Think of all that has happened because some adults in our lives cared enough to bring us to church when we were young. 

Of course, it is not quite enough just to come to church.  We have to be at least a little bit open to it.  If we come kicking and screaming and never open to what is here, the odds are we will never come back, and all the good we could have received in our lives from coming here may not come to pass, and all the things God is trying to say to us may go unheard, because we will not have been in church to have someone older and wiser say to us, “Go back to bed and say, ‘Speak, Lord, for your servant is listening.’  And then listen.”

It comes naturally to some children to kick and scream against going to church.  It is to be expected.  That is one of the church’s challenges.  We need to translate the church’s gifts into terms that kicking, screaming children can understand as being in their interest to receive.  Just as adults need beauty in church and need to feel their heart moved and opened by music or word or silence, children need attractions, too.  They need yummy food, of course, but they also need programs that relate meaningfully to their lives.  If they can experience even the smallest taste of the Spirit’s power here, they may leave for a while, but they will be among those who know to come back. 

It seems to me that the entire chain of God’s work in the world depends on our listening, on our paying attention to what God is doing or saying within or around us.  Samuel had to listen to God, but also old Eli had to listen to the boy Samuel, and through Samuel to God.  Eli would not have known how to do that if he had not spent a lifetime learning to listen to God’s voice speaking in all kinds of ways.

Our youth groups and confirmation classes have tried to teach youth to listen to God.  The first two youth I worked with in this church were Sarah Hall and Tim Johnson.  I still have the notes they wrote when I asked them one day in 1998 what they felt called to do in life.  They answered in a variety of ways, but the only specific jobs they mentioned were that Sarah wanted to be a famous actor or athlete and Tim wanted to be a professional snowboarder or skateboarder.  Today they are both teachers, and Tim is preparing to apply to a Ph.D. program (and not in snowboarding or skateboarding).  There is no way to know how much their training here in listening and serving contributed to their decisions, nor is there any way to trace what gifts Sarah and Tim received here that they are now passing on to students in Colorado and Massachusetts, but we can certainly imagine that we are part of the chain of God’s work in them and through them.  Both Sarah and Tim said that day that they wanted to live in a world without violence or war.  We can imagine that their experience in this church is helping them move the world a little closer to God’s realm of peace through the values they are teaching their students.
+---+
> WORK ORDER A:
Repeat the passage of the sermon excerpt starting at "It seems to" and ending at "kinds of ways.".
> WORK ORDER B:
List every specific job that, according to the sermon excerpt, Sarah and Tim mentioned in 1998 when asked what they felt called to do in life, and say who named each one.
> WORK ORDER C:
Take the sermon excerpt further, picking up after its final sentence about the values Sarah and Tim are teaching their students.
The items that follow come from a separate source and are not part of the sermon excerpt.
+---+
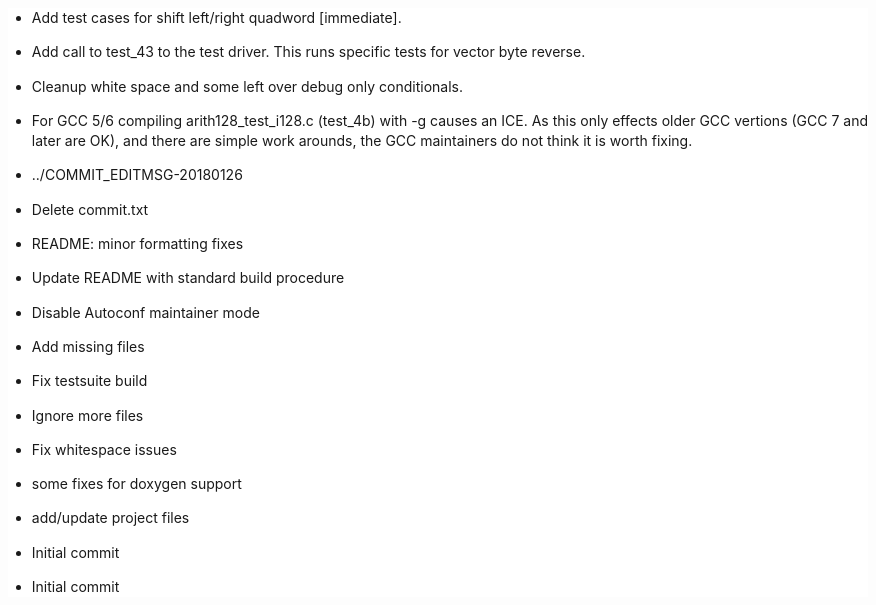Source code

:  - Add test cases for shift left/right quadword [immediate].

 - Add call to test_43 to the test driver. This runs specific tests for vector byte reverse.

 - Cleanup white space and some left over debug only conditionals.

 - For GCC 5/6 compiling arith128_test_i128.c (test_4b) with -g causes an ICE.  As this only effects older GCC vertions (GCC 7 and later are OK), and there are simple work arounds, the GCC maintainers do not think it is worth fixing.

 - ../COMMIT_EDITMSG-20180126

 - Delete commit.txt

 - README: minor formatting fixes

 - Update README with standard build procedure

 - Disable Autoconf maintainer mode

 - Add missing files

 - Fix testsuite build

 - Ignore more files

 - Fix whitespace issues

 - some fixes for doxygen support

 - add/update project files

 - Initial commit

 - Initial commit
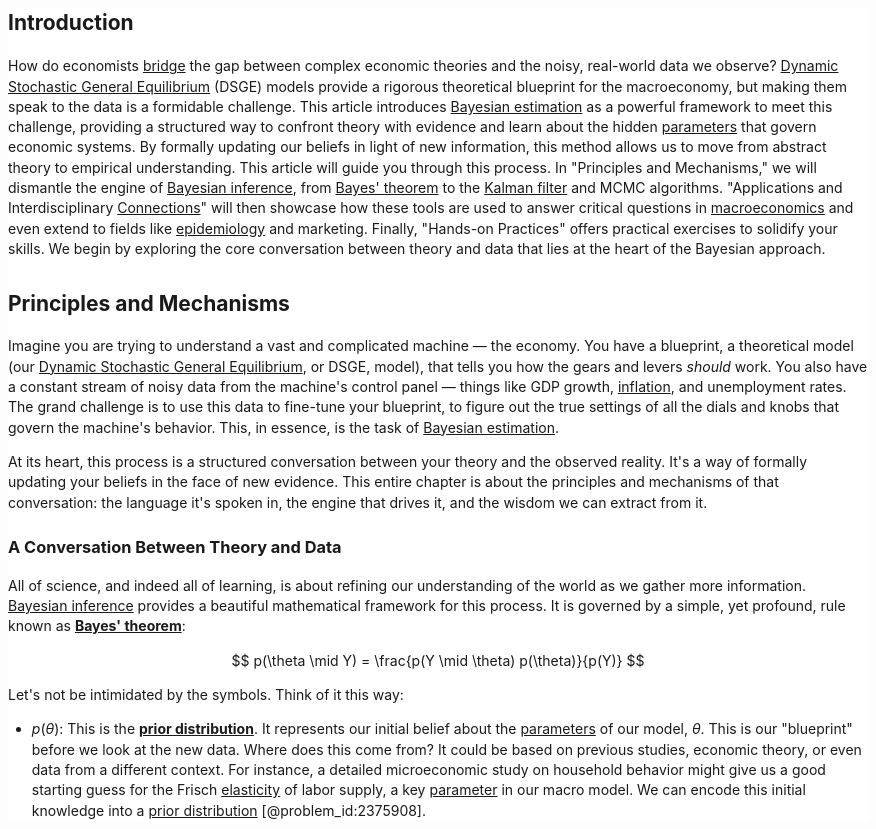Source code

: ## Introduction
How do economists [bridge](@article_id:264840) the gap between complex economic theories and the noisy, real-world data we observe? [Dynamic Stochastic General Equilibrium](@article_id:141161) (DSGE) models provide a rigorous theoretical blueprint for the macroeconomy, but making them speak to the data is a formidable challenge. This article introduces [Bayesian estimation](@article_id:136639) as a powerful framework to meet this challenge, providing a structured way to confront theory with evidence and learn about the hidden [parameters](@article_id:173606) that govern economic systems. By formally updating our beliefs in light of new information, this method allows us to move from abstract theory to empirical understanding. This article will guide you through this process. In "Principles and Mechanisms," we will dismantle the engine of [Bayesian inference](@article_id:146464), from [Bayes' theorem](@article_id:150546) to the [Kalman filter](@article_id:144746) and MCMC algorithms. "Applications and Interdisciplinary [Connections](@article_id:193345)" will then showcase how these tools are used to answer critical questions in [macroeconomics](@article_id:146501) and even extend to fields like [epidemiology](@article_id:140915) and marketing. Finally, "Hands-on Practices" offers practical exercises to solidify your skills. We begin by exploring the core conversation between theory and data that lies at the heart of the Bayesian approach.

## Principles and Mechanisms

Imagine you are trying to understand a vast and complicated machine — the economy. You have a blueprint, a theoretical model (our [Dynamic Stochastic General Equilibrium](@article_id:141161), or DSGE, model), that tells you how the gears and levers *should* work. You also have a constant stream of noisy data from the machine's control panel — things like GDP growth, [inflation](@article_id:160710), and unemployment rates. The grand challenge is to use this data to fine-tune your blueprint, to figure out the true settings of all the dials and knobs that govern the machine's behavior. This, in essence, is the task of [Bayesian estimation](@article_id:136639).

At its heart, this process is a structured conversation between your theory and the observed reality. It's a way of formally updating your beliefs in the face of new evidence. This entire chapter is about the principles and mechanisms of that conversation: the language it's spoken in, the engine that drives it, and the wisdom we can extract from it.

### A Conversation Between Theory and Data

All of science, and indeed all of learning, is about refining our understanding of the world as we gather more information. [Bayesian inference](@article_id:146464) provides a beautiful mathematical framework for this process. It is governed by a simple, yet profound, rule known as **[Bayes' theorem](@article_id:150546)**:

$$
p(\theta \mid Y) = \frac{p(Y \mid \theta) p(\theta)}{p(Y)}
$$

Let's not be intimidated by the symbols. Think of it this way:

*   $p(\theta)$: This is the **[prior distribution](@article_id:140882)**. It represents our initial belief about the [parameters](@article_id:173606) of our model, $\theta$. This is our "blueprint" before we look at the new data. Where does this come from? It could be based on previous studies, economic theory, or even data from a different context. For instance, a detailed microeconomic study on household behavior might give us a good starting guess for the Frisch [elasticity](@article_id:163247) of labor supply, a key [parameter](@article_id:174151) in our macro model. We can encode this initial knowledge into a [prior distribution](@article_id:140882) [@problem_id:2375908].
+---+
> RESPONSE A:
It seems to me that the entire chain of God’s work in the world depends on our listening, on our paying attention to what God is doing or saying within or around us.  Samuel had to listen to God, but also old Eli had to listen to the boy Samuel, and through Samuel to God.  Eli would not have known how to do that if he had not spent a lifetime learning to listen to God’s voice speaking in all kinds of ways.

> RESPONSE B:
- Actor (Sarah, described as "a famous actor")
- Athlete (Sarah)
- Snowboarder (Tim, described as "a professional snowboarder")
- Skateboarder (Tim)

> RESPONSE C:
We need to teach our children to listen, but also we ourselves need to listen.  We need to listen again today to what God is saying to us about our calling to serve our children and youth. 

On April 27th, 2007 this congregation unanimously passed a five-year strategic plan.  We call it the DOV plan, DOV standing for Defining Our Vision.  The planning process was guided by a book entitled Holy Conversations—it was all about listening to one another, listening to how God was speaking through us.  We had conversations one on one, in small groups, in committee and board and council meetings and in congregational meetings.  One of the things that came up over and over was how important our programs for children and youth are to us.  If the Spirit was saying anything clearly, it was that this was part of who we are and what God is calling us to do. 

This calling is reflected in the DOV plan, but the need to listen did not end when we adopted its mission and vision statements and objectives and goals.  We need to keep listening every step of the way as we try to find the best way to fulfill our plan in an ever-changing context.  In a minute, I am going to invite you to take part in a litany of listening.  I am going to read parts of our DOV plan and ask you to listen for God’s voice speaking to us through it anew today. 

Before we read the litany, though, I want to go over your line in it.  You have only one line that you repeat, and it is Samuel’s line that says, “Speak, Lord, for your servant is listening.”  There are two things I want to point out about this line.  First, it begins with an invitation to God to speak, and it ends with the assurance that we are listening.  This really is for our benefit more than God’s.  It is to remind us of our intention, and to remind all those other voices inside us to become quiet that tend to chatter away and distract us from God.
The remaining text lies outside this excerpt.